Friday, November 23, 2007

disqus

I decided to give Disqus a try and replace Blogger's default commenting system. I have kept a copy of my old template just in case, as Disqus is very much in beta version right now. Not that I get a lot of comments anyway...

Monday, November 05, 2007

concurrency

An awesome book on concurrency that all Java programmers ought to read before embarking on anything more complicated than the primordial Hello World application. I cannot help but reiterate here an example on one of my favourite subjects, that of publication safety. A typical (yet unsafe) lazy initialisation is shown below:


public class LazyInitialization {
    private static Resource resource;

    public static Resource getInstance() {
        if (resource == null)
            resource = new Resource();
        return resource;
    }
}
There's two issues with this approach. The first is easy to spot: if threads A and B call getInstance() at the same time, they may both see resource as null and both proceed in creating a Resource instance, hence ending up creating two different instances even though getInstance() is supposed to always return the one and the same instance.

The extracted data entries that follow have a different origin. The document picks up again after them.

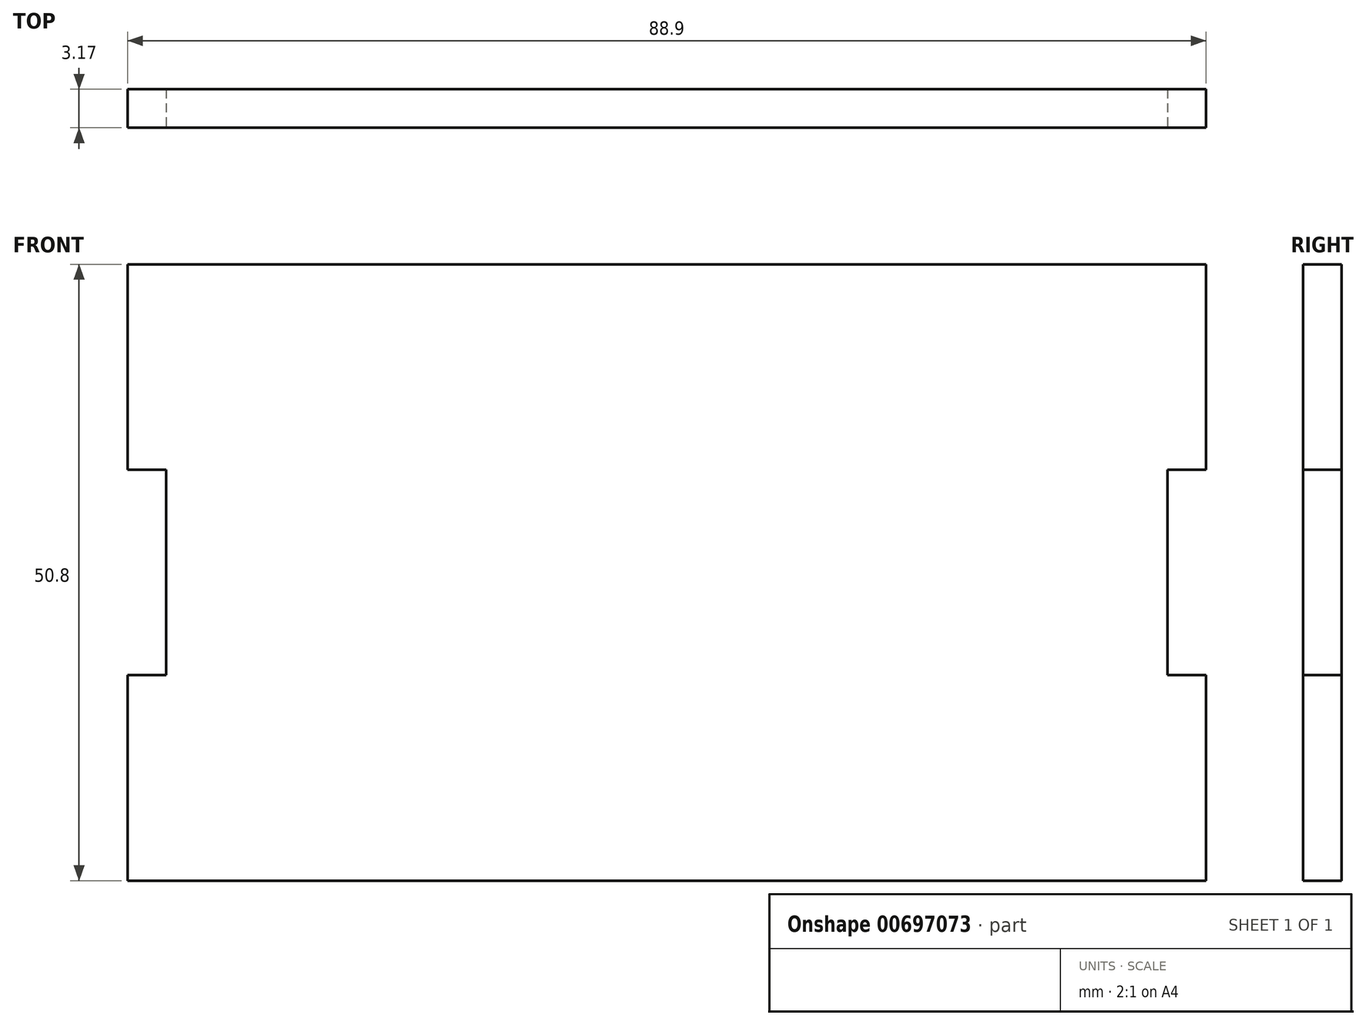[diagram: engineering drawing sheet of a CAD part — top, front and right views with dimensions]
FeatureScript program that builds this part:
annotation { "Feature Type Name" : "Feature", "Feature Type Description" : "" }
export const myFeature = defineFeature(function(context is Context, id is Id, definition is map)
    precondition{}
    {
        {
            var Q0;
            Q0=qCreatedBy(makeId("Front.planeOp"),FACE);
            var sketch = newSketch(context, id + "F0", { "sketchPlane" : qUnion([Q0])});
            skLineSegment(sketch, "E0.bottom", {"start": v(44.45, 25.4) * mm, "end": v(-44.45, 25.4) * mm});
            skLineSegment(sketch, "E0.top", {"start": v(44.45, -25.4) * mm, "end": v(-44.45, -25.4) * mm});
            skLineSegment(sketch, "E0.left", {"start": v(44.45, 25.4) * mm, "end": v(44.45, -25.4) * mm});
            skLineSegment(sketch, "E0.right", {"start": v(-44.45, 25.4) * mm, "end": v(-44.45, -25.4) * mm});
            skPoint(sketch, "E0.middle", {"position": v(0, 0) * mm});
            skSolve(sketch);
        }
        {
            var Q0;
            Q0 = qSketchRegion(id + "F0", true);
            extrude(context, id + "F1", {"entities" : qUnion([Q0]), "depth" : 3.17 * mm, "offsetDistance" : 25.4 * mm});
        }
        {
            var Q0;
            Q0=makeQuery(id+"F1.opExtrude","CAP_FACE",FACE,{"disambiguationData":[OSD([sQuery(id+"F0.wireOp",EDGE,"E0.bottom"),sQuery(id+"F0.wireOp",EDGE,"E0.top"),sQuery(id+"F0.wireOp",EDGE,"E0.left"),sQuery(id+"F0.wireOp",EDGE,"E0.right")])],"isStart":false});
            var sketch = newSketch(context, id + "F2", { "sketchPlane" : qUnion([Q0])});
            skLineSegment(sketch, "E1", {"start": v(41.28, 25.4) * mm, "end": v(41.28, 8.47) * mm, "construction": true});
            skLineSegment(sketch, "E2", {"start": v(41.28, 8.47) * mm, "end": v(41.28, -8.47) * mm, "construction": true});
            skLineSegment(sketch, "E3", {"start": v(41.28, -8.47) * mm, "end": v(41.28, -25.4) * mm, "construction": true});
            skLineSegment(sketch, "E4.bottom", {"start": v(41.28, 8.47) * mm, "end": v(44.45, 8.47) * mm});
            skLineSegment(sketch, "E4.top", {"start": v(41.28, -8.47) * mm, "end": v(44.45, -8.47) * mm});
            skLineSegment(sketch, "E4.left", {"start": v(41.28, 8.47) * mm, "end": v(41.28, -8.47) * mm});
            skLineSegment(sketch, "E4.right", {"start": v(44.45, 8.47) * mm, "end": v(44.45, -8.47) * mm});
            skLineSegment(sketch, "E5", {"start": v(0, 25.4) * mm, "end": v(0, -25.4) * mm, "construction": true});
            skLineSegment(sketch, "E6.MirrorCS", {"start": v(-41.28, 8.47) * mm, "end": v(-44.45, 8.47) * mm});
            skLineSegment(sketch, "E7.MirrorCS", {"start": v(-41.28, 8.47) * mm, "end": v(-41.28, -8.47) * mm, "construction": true});
            skLineSegment(sketch, "E8.MirrorCS", {"start": v(-44.45, 8.47) * mm, "end": v(-44.45, -8.47) * mm});
            skLineSegment(sketch, "E9.MirrorCS", {"start": v(-41.28, -8.47) * mm, "end": v(-44.45, -8.47) * mm});
            skLineSegment(sketch, "E10", {"start": v(-41.28, 8.47) * mm, "end": v(-41.28, -8.47) * mm});
            skSolve(sketch);
        }
        {
            var Q0;
            Q0=makeQuery(id+"F2.imprint","IMPRINT",FACE,{"disambiguationData":[TD([[makeQuery(id+"F2.imprint","IMPRINT",EDGE,{"derivedFrom":sQuery(id+"F2.wireOp",EDGE,"E4.bottom")}),-1.0]])]});
            var Q1;
            Q1=makeQuery(id+"F2.imprint","IMPRINT",FACE,{"disambiguationData":[TD([[makeQuery(id+"F2.imprint","IMPRINT",EDGE,{"derivedFrom":sQuery(id+"F2.wireOp",EDGE,"E6.MirrorCS")}),1.0]])]});
            extrude(context, id + "F3", {"entities" : qUnion([Q0, Q1]), "operationType" : NewBodyOperationType.REMOVE, "oppositeDirection" : true, "depth" : 3.17 * mm, "offsetDistance" : 25.4 * mm});
        }
    });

The second is much more subtle and has to do with publication. Suppose that thread A first invokes getInstance() and creates a Resource instance, then thread B sees that resource is non-null and returns the resource reference. B could observe however the write to the resource reference by A as occurring before writes to resource's fields by Resource's constructors! Hence, B could see a partially constructed Resource. One way this can be fixed is by making getInstance() synchronized. Another way is by changing the lazy initialization to eager:


public class LazyInitialization {
    private static Resource resource = new Resource();

    public static Resource getInstance() {
        return resource;
    }
}
Why does this work? Static initializers are run by JVM at class initialization time, i.e. before any thread has the chance to use the class. In addition, JVM acquires a lock while doing so, and this same lock is acquired by every thread at least once to ensure that the class has been loaded, therefore all memory writes made during initialization are visible to all threads. Any subsequent modifications will need to be synchronized of course between readers and writers, unless Resource is immutable.